Après une longue période au cours de laquelle le mode de subsistance de l'homme repose avant tout sur la chasse et la cueillette, un tournant décisif de son histoire est marqué par l'avènement des premières sociétés villageoises sédentarisées puis l'apparition de l'agriculture et de l'élevage, deux modes de production nouveaux qui s'imposeront comme les fondements de nos sociétés modernes. Cette mutation, que l'on a appelée la Révolution néolithique, apparaît pour la première fois au Proche-Orient. Si c'est bien dans cette Révolution néolithique que s'enracinent nos modes de vie et de production actuels, c'est sur la nature et les causes de ce changement majeur que s'interroge l'auteur. Les modèles économistes, qui ont toujours fait de la production de subsistance une réponse à des pressions imposées par des contraintes extérieures (démographie, climat...), sont abandonnés au profit d'une véritable mutation culturelle, la Révolution des symboles, qui anticiperait ce moment crucial de notre histoire.
Dans cet essai sur l'origine de l'agriculture, dont la première édition en 1994 a fait date tant parmi les chercheurs que parmi le large public cultivé, Jacques Cauvin nous livre à la fois l'état des dernières découvertes et leur mise en perspective historique. Cette nouvelle édition, corrigée et mise à jour, intégre les résultats des fouilles de sauvetage du Néolithique précéramique du Moyen Euphrate, des découvertes faites à Chypre d'une phase d'occupation antérieure à la civilisation de Khirokitia, ainsi que l'avancée spectaculaire des recherches menées récemment en Anatolie.

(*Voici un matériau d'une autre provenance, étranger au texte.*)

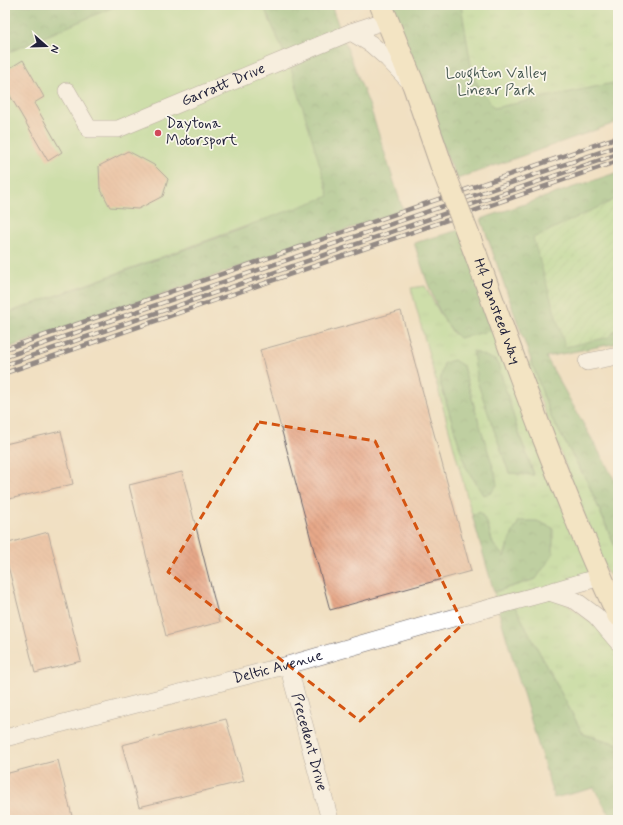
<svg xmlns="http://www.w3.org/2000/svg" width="623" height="825" font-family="Mynerve,sans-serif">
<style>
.grass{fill:url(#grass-tufts);stroke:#637e64;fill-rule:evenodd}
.forest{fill:url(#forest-crowns);stroke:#526e5a}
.garden{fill:url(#garden-furrows);stroke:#637e64}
.pitch{fill:#a4db8d;stroke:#637e64}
.building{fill:url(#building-back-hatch)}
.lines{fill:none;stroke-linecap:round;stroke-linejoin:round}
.street-casing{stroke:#6a646a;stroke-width:18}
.secondary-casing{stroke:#6a646a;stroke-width:24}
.street{stroke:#fff;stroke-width:17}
.secondary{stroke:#f7e8c3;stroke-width:22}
.rail-casing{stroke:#22223b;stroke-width:4.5}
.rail{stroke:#fbf7ec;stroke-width:3;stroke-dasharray:9;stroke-linecap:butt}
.secondary-bridge-casing{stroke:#6a646a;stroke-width:24;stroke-linecap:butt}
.secondary-bridge{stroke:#f7e8c3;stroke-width:22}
.marked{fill:none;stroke:#d45411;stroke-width:3;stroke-dasharray:8 5;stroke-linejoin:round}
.poi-dot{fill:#d1495b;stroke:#fbf7ec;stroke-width:1.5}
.labels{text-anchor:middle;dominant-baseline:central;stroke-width:3.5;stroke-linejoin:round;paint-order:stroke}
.park-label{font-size:15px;fill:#495a54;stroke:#fbf7ec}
.street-label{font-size:15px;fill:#22223b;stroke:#fbf7ec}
.poi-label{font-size:15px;fill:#22223b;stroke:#fbf7ec;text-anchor:start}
</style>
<defs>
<pattern id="grass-tufts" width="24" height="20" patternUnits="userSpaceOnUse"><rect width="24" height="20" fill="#a4db8d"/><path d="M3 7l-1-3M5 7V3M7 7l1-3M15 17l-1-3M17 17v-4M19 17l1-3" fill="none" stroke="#8dbc7b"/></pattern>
<pattern id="forest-crowns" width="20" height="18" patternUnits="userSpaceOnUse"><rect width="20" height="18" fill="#83bb78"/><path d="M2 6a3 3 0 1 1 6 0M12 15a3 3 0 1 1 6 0" fill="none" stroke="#6b9864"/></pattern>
<pattern id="garden-furrows" width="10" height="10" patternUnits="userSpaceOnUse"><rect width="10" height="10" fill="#a4db8d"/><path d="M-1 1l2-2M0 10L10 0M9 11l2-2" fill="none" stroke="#8dbc7b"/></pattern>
<pattern id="building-back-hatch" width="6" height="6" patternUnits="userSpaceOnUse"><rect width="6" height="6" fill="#e6a788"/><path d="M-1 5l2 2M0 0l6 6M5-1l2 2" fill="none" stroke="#c58f76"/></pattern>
</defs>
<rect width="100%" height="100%" fill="#fbf7ec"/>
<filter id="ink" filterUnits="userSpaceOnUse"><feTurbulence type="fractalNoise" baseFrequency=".025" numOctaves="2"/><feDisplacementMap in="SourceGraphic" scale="8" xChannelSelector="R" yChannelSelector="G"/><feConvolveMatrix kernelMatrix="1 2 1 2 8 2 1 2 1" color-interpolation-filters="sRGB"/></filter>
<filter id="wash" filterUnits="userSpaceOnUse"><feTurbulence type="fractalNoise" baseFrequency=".012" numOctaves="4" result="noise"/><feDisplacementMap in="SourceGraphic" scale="16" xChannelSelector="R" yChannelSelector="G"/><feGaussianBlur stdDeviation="0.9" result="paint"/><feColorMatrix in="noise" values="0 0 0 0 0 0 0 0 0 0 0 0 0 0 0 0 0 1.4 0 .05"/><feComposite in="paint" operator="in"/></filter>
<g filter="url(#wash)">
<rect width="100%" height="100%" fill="#f1e0c2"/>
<g class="grass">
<path d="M381,5H618V121L519,156Z"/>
<path d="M425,286L442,317L454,334L502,328L600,577L550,592L618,642V744L583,734L512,602L497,606L494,592L536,579L510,538L504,557L493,544L487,523L480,512L472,515L411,288ZM445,363L463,366L476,413L466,467L440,382ZM519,434L534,474L533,475L509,473Z"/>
<path d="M531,360L551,417L588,483L618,554V589L604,566L527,365Z"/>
</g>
<g class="forest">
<path d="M5,5H118L5,54Z"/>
<path d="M263,5H331L342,35L370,107L403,210L5,349V314L247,227L292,71Z"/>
<path d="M381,5H461L473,77L494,108L618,82V122L457,179Z"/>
<path d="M618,172V343L546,357L618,486V554L588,483L551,417L481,219Z"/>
<path d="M466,228L502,328L459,338C435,315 425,274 414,243Z"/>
<path d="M473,351L497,361L519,434L534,475L509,473L477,381Z"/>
<path d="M454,360L463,366L476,413L495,473L497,485L491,493L483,495L466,467L440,382L444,363Z"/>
<path d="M480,512L487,523L493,544L504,557L510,538L519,521H537L553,528V554L536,579L494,592L472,515Z"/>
<path d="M512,601L583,734L618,744V820H612L594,788L554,798L497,606Z"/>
</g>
<path class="garden" d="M618,198V327L609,337L565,347L533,238Z"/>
<path class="pitch" d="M118,5H263L292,71L329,196L5,314V54Z"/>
<g id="blocks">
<g class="building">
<path d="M23,60L44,97L34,103L62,152L48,161L5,87V71Z"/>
<path d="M128,151L154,165L168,179L163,196L138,209L110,207L100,188L99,166Z"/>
<path d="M401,311L471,571L330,610L260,350Z"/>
<path d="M61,431L73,484L5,500V444Z"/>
<path d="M182,472L220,622L166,636L129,485Z"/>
<path d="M48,532L81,661L35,673L5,554V544Z"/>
<path d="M226,719L244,781L139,807L122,745Z"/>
<path d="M58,760L73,820H5V774Z"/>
</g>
</g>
</g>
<g filter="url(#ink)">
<use href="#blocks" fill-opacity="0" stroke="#6a646a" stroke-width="1"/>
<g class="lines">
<defs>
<g id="street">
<path d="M351,32L371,44L388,59L410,82"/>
<path id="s1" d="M67,91L89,129H118L351,32L387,20"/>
<path d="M587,362L618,356"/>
<path d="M549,592L576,601L596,616L618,642"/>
<path id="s2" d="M288,665L330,820"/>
<path id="s3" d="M5,738L288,665L427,625L549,592L600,577"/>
</g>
<g id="secondary">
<path d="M381,5L414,86L442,167"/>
<path id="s4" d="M476,255C520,377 564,498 618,615"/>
</g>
</defs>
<use href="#street" class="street-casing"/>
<use href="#secondary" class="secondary-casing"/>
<use href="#street" class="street"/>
<use href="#secondary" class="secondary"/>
<defs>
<g id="rail">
<path d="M5,349L618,137"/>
<path d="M5,357L618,146"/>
<path d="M5,365L618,154"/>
<path d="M5,373L618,161"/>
</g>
</defs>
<use href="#rail" class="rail-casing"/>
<use href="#rail" class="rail"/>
<defs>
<path id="secondary-bridge" d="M442,167L476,255"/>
</defs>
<use href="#secondary-bridge" class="secondary-bridge-casing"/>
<use href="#secondary-bridge" class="secondary-bridge"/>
</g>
</g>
<path d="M0 0H623V825H0ZM259,422L375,441L463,624L360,721L168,572Z" fill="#f1e0c2" fill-opacity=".55" fill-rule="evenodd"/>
<path class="marked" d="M259,422L375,441L463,624L360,721L168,572Z"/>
<circle class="poi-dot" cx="158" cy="133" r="4"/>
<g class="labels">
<g class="park-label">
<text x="496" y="74">Loughton Valley<tspan x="496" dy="17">Linear Park</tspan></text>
</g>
<g class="street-label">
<text stroke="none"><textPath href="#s1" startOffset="187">Garratt Drive</textPath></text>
<text stroke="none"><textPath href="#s4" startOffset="60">H4 Dansteed Way</textPath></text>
<text stroke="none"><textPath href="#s3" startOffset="282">Deltic Avenue</textPath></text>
<text stroke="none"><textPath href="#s2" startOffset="80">Precedent Drive</textPath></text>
</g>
<g class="poi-label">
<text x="166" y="124">Daytona<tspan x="166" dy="17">Motorsport</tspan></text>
</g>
</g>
<rect width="623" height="825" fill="none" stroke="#fbf7ec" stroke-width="20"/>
<g transform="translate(46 46) rotate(110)" stroke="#fbf7ec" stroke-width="3" paint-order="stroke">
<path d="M0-3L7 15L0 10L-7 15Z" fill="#22223b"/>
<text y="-6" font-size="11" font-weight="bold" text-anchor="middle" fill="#22223b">N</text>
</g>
</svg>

Pourquoi l'agriculture, les villes, les dieux sont-ils nés dans la région du Croissant fertile ? Quels événements immenses ont pu, entre -9000 et -6000, faire passer les hommes de la hutte aux premières cités ? Pour le comprendre, Jacques Cauvin, spécialiste de la préhistoire a fouillé les strates les plus anciennes des grands tells du Proche-Orient. Dans les niveaux archaïques de Jéricho, bien avant les murs de Josué, il évoque pour nous les premières implantations sédentaires. A partir de fragiles vestiges, amulettes d'os ou de terre cuite, silex taillés et débris végétaux, il reconstitue des mondes depuis longtemps engloutis : ces civilisations premières, Natoufiens et Kiamiens vieux de plus de dix mille ans, tracent timidement la voie à l'éclosion de l'agriculture. L'auteur suit cette transition démarrée à Mureybat, sur le moyen Euphrate, jusqu'à son essor en Anatolie et au Zagros.
Les passionnés d'histoire archaïque se délecteront de cet ouvrage érudit : à chaque strate de fouille, c'est un millénaire d'expériences que nous découvrons, et pour nous soudain un peu de lumière jaillit dans ces moments oubliés de la mémoire humaine. --Frédéric J.